#### EXERCISE:
Go line by line through the listing below and copy those that hold "with".

#### SUPPLIED RECORDS:
________
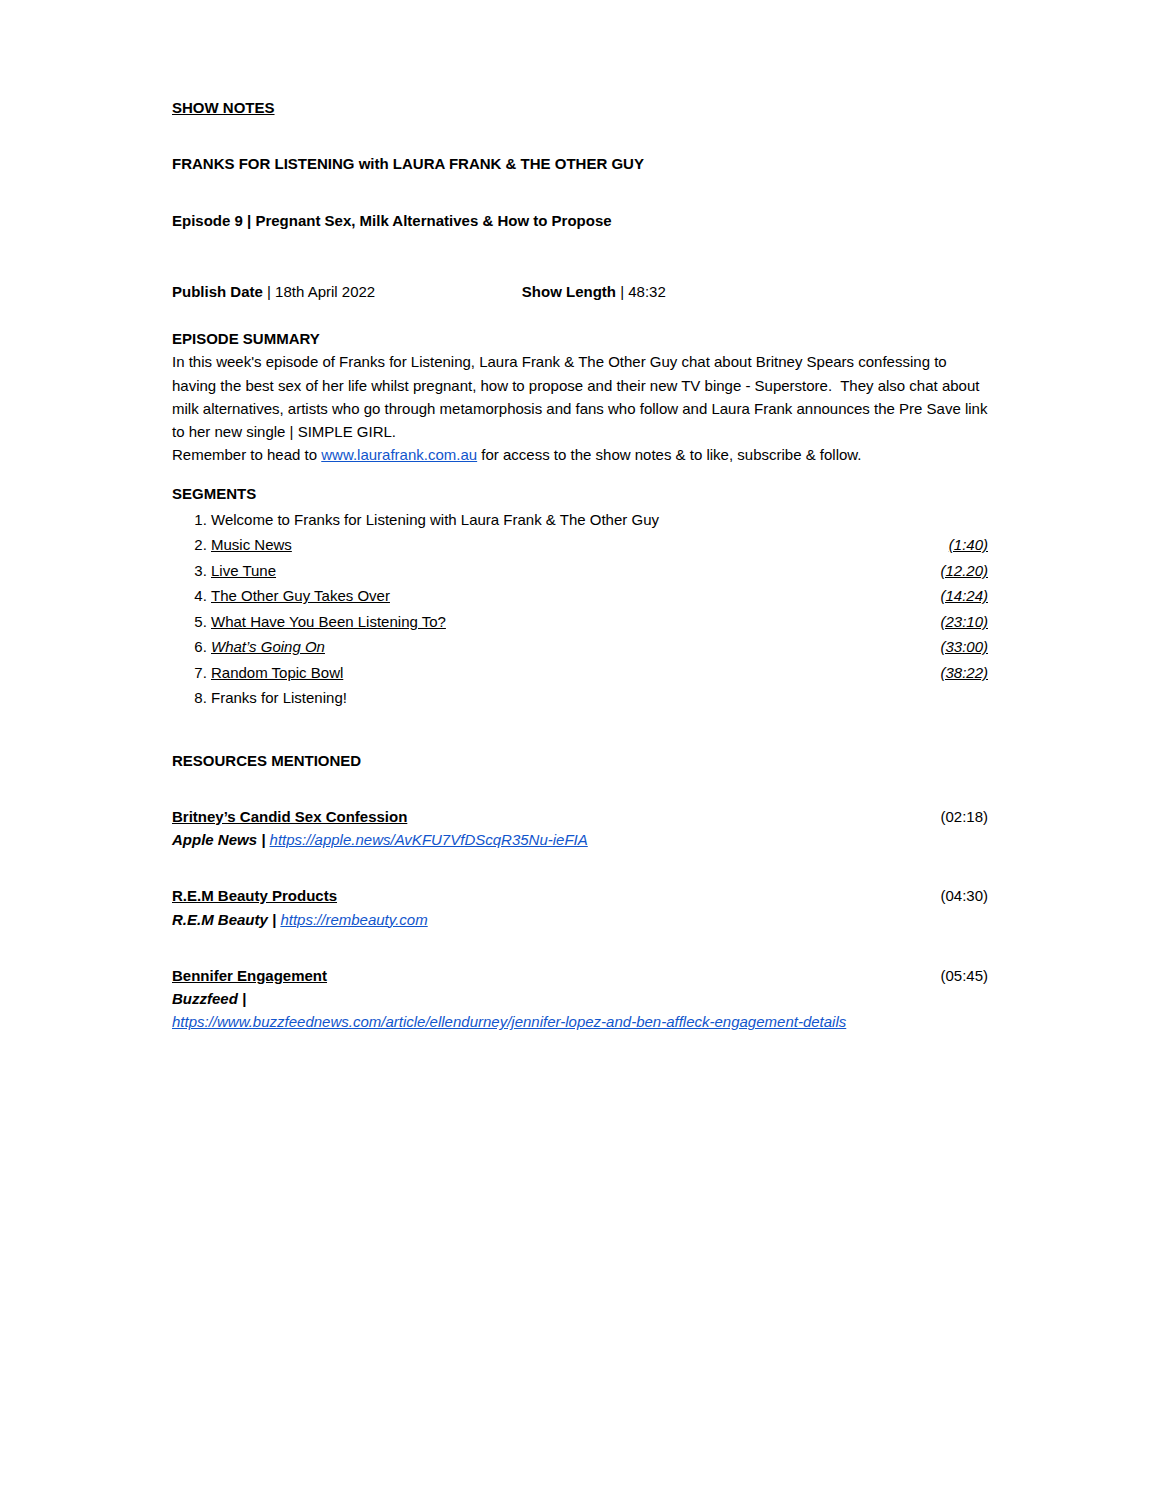SHOW NOTES
FRANKS FOR LISTENING with LAURA FRANK & THE OTHER GUY
Episode 9 | Pregnant Sex, Milk Alternatives & How to Propose
Publish Date | 18th April 2022 Show Length | 48:32
EPISODE SUMMARY
In this week's episode of Franks for Listening, Laura Frank & The Other Guy chat about Britney Spears confessing to having the best sex of her life whilst pregnant, how to propose and their new TV binge - Superstore. They also chat about milk alternatives, artists who go through metamorphosis and fans who follow and Laura Frank announces the Pre Save link to her new single | SIMPLE GIRL.
Remember to head to www.laurafrank.com.au for access to the show notes & to like, subscribe & follow.
SEGMENTS
Welcome to Franks for Listening with Laura Frank & The Other Guy
Music News(1:40)
Live Tune(12.20)
The Other Guy Takes Over(14:24)
What Have You Been Listening To?(23:10)
What’s Going On(33:00)
Random Topic Bowl(38:22)
Franks for Listening!
RESOURCES MENTIONED
Britney’s Candid Sex Confession(02:18) Apple News | https://apple.news/AvKFU7VfDScqR35Nu-ieFIA
R.E.M Beauty Products(04:30) R.E.M Beauty | https://rembeauty.com
Bennifer Engagement(05:45) Buzzfeed |
https://www.buzzfeednews.com/article/ellendurney/jennifer-lopez-and-ben-affleck-engagement-details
________
#### TASK RESULT:
FRANKS FOR LISTENING with LAURA FRANK & THE OTHER GUY
Welcome to Franks for Listening with Laura Frank & The Other Guy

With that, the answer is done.